Remember that MapReduce jobs can be written in many different languages (Java is the original but not the only one) and can use all the tools of that language. If you’re writing in Java and want to parse text, go for it. If you want to convert image formats and keep track of sizes or conversion time, feel free. If you’re writing in PHP or node.js or Python and want to pull extra information from webservices to compare against, be my guest (but don’t bottleneck your job). These Mapper and Reducer classes are generally small and lightweight, but remember that you can do any programming magic you desire in them. It’s up to you and your imagination.

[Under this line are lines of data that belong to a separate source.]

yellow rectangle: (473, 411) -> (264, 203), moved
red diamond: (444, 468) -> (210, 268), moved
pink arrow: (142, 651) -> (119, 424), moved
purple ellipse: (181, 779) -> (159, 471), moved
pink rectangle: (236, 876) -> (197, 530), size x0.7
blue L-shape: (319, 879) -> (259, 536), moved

That being said, the Cloudera Quick Start VM is awesome. It’s free to download and comes preconfigured with Cloudera Manager, HDFS, Hive, Hue, MapReduce, Oozie, ZooKeeper, Flume, HBase, Cloudera Impala, Cloudera Search, and YARN. It even comes with example queries and scripts. If you’re really wanting to find out what Hadoop and MapReduce are about, I’d recommend starting with it.

Hadoop Can Be Fairly Breakable

While Hadoop is awesome in its ability to scale and provide fault tolerance at the DataNode level through block replication, the overall system is fairly weak thanks to the single points of failure on the NameNode. The NameNode itself is a single point of failure, though Hadoop 0.23 and higher can have a Secondary NameNode. On the NameNode comes the JobTracker which is also a single point of failure. However, from what I understand MapReduce 2 will help alleviate that a bit.

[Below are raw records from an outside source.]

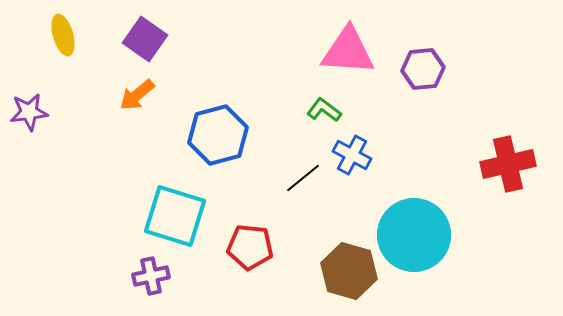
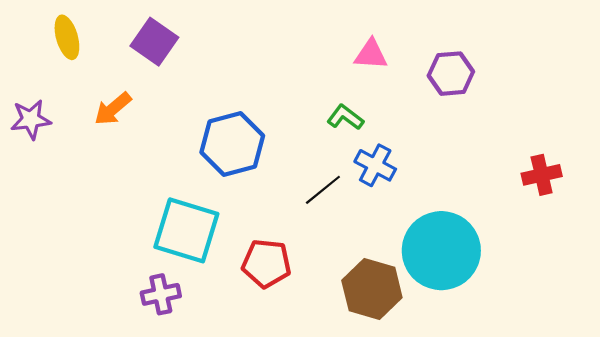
pink triangle: (348, 51) -> (371, 54), size x0.6
orange arrow: (137, 95) -> (113, 109), moved
red cross: (508, 164) -> (542, 175), size x0.7

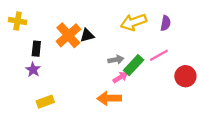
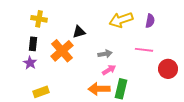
yellow cross: (18, 21) -> (39, 19), moved
orange cross: (68, 35) -> (62, 51), moved
pink line: (159, 55) -> (144, 50), turned 36
green rectangle: (134, 65) -> (121, 89), moved, turned -30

Also, even though you use the Hadoop Filesystem (HDFS) for putting and getting data, that filesystem is really just a virtual filesystem over a share-nothing cluster of local filesystems on your DataNodes. Even though access into the HDFS files is governed by the ‘hadoop’ binary or other APIs, you can log into a DataNode and remove data blocks fairly easily. I’m not saying this is a flaw; hell, you could do the same with Oracle, where any ‘dba’ user can overwrite and tear up a database. In fact, Oracle is more susceptible due to the lack of block replication. But it’s still worth noting.

Third is security. By default the security of writing and running jobs in Hadoop sucks. If you really want good security you need to configure it with kerberos. Apparently this has been well discussed.

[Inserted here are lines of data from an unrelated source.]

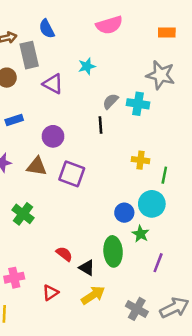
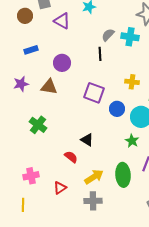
purple square: (72, 174) -> (94, 93), moved
blue circle: (124, 213) -> (117, 109), moved
green ellipse: (113, 251) -> (123, 175), moved
black triangle: (87, 268) -> (87, 140), moved
yellow arrow: (93, 295) -> (94, 177), moved
gray cross: (137, 309) -> (93, 201), moved, turned -30

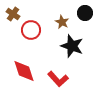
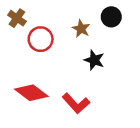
black star: (72, 46) -> (94, 60), size x0.7
red diamond: (24, 71) -> (31, 93), turned -35

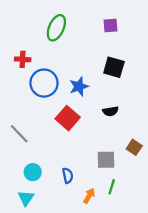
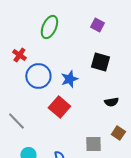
purple square: (111, 26) -> (97, 25), turned 32
red cross: (23, 59) -> (19, 55), turned 32
black semicircle: (111, 111) -> (111, 102), moved

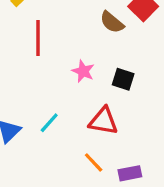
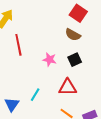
brown semicircle: (112, 22) -> (73, 35), moved
black square: (123, 79) -> (75, 60), turned -32

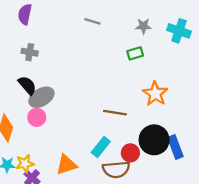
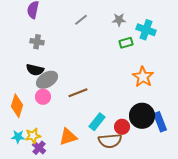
gray line: (92, 21) -> (81, 20), moved, turned -56
gray star: (143, 26) -> (119, 20), moved
cyan cross: (179, 31) -> (146, 30), moved
black semicircle: (27, 85) -> (35, 70), turned 144
brown line: (115, 113) -> (78, 93), moved, turned -30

Hadoop is Just the Beginning

Being the horrible student that I am, I took some time to delve into other software on my first day such as Hue, Hive, HBase, and Pig. Hue is pretty awesome as a UI to the ecosystem as a whole, not much to say there. But looking at Hive and Pig specifically, tinkering a bit with some PigLatin, and playing with some sample data in Hive got me realizing that understanding HDFS and MapReduce are things I really need to do…so I can move onto learning more.

My current set of goals are to finish the course, take my Cloudera Certified Developer for Apache Hadoop (CCDH) exam, and starting learning Pig and Mahout. However, from what I can tell this will be my favorite kind of learning experience: one with a twist at every new finding. The kind of weekend project that turns into a week project, then multi-week, then consumes you until you realize, “Hey, I know this crap.”

Wish me luck.